Somebody Kill Me

"you're going to a mental institution"

Jesus Fuck am I bored. I need human contact so damn badly.I'm thinking about something someone told me, a "simple human truth"... And you know that feeling when you are convinced there is one person you are missing, and you would be so fucking blissfully happy if you only had that one person but you're not going to do anything about it cuz God knows that would be the end of it right there. You even know who that person is, and you know where that person is, and how to get that person nearer to you, at least physically, though not sexually which is another story altogether (and why so much gayness, gay sex bla bla if you're not gay? based on that how do you figure you're not gay?) You know, you remember vividly. what kind of coollision would you make with this person what kind of wild could you would you make would you be? You want to give all and you want to give none. you know. you know. I know. How it works- this. One will want. One will receive. One is there out of convenience. The other out of ..what feels so much like love. This is such a joke.

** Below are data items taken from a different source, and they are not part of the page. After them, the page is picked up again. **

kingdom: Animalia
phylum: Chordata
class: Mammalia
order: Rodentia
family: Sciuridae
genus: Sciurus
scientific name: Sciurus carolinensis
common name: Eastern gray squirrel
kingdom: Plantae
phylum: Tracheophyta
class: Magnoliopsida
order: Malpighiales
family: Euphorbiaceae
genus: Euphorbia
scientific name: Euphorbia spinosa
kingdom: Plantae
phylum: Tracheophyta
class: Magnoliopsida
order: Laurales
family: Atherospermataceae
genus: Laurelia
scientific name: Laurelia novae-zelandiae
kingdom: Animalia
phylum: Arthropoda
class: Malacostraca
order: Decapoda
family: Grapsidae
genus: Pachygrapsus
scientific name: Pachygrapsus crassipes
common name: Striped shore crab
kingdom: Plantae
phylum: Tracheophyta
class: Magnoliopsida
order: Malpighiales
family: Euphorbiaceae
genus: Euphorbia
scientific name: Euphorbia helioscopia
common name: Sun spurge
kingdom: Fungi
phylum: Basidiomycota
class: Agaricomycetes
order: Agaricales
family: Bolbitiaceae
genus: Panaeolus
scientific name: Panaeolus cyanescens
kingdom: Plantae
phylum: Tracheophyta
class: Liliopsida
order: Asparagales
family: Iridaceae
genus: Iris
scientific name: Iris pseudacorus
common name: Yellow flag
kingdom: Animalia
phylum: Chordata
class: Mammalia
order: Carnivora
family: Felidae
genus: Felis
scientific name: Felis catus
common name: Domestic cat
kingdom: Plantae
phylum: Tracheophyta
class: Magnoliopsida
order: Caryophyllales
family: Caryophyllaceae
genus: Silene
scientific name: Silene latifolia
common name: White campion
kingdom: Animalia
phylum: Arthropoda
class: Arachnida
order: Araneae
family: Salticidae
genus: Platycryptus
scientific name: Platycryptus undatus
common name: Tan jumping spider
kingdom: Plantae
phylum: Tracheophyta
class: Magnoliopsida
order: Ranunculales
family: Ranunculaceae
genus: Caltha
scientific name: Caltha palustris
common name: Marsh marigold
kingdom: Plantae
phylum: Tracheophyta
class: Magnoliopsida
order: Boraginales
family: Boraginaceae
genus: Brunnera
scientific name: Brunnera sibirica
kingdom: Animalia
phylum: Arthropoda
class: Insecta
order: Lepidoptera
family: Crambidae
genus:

"I SHOUT BUT HE DON'T HEAR, I PUT DOWN ON THE PAGE. DARLING SPARE ME YOUR TEARS, DEAR GOD PLEASE SEND ME THE LIGHT OF DAY"

Totally fucking blew your mind at the time couldn't believe how grand how wholely wanting longing desire you were and you have never felt such urgency, such immediacy and on top of that you had been thrown out of some torrid soul ripping lust fest of your own the likes and intensities and chills and thrills of which you had never known before and were certain you would never know again and this so soon and so seemingly all for you and you are surprised you haven't totally disappeared from this yet I shouldn't write at night. What are you going to do about it? WHAT ARE YOU GOING TO DO ABOUT IT?

"Like I said, I'm saved. From that shit charade of 'I'm sane, I'm sane', cuz I never claimed I wuz."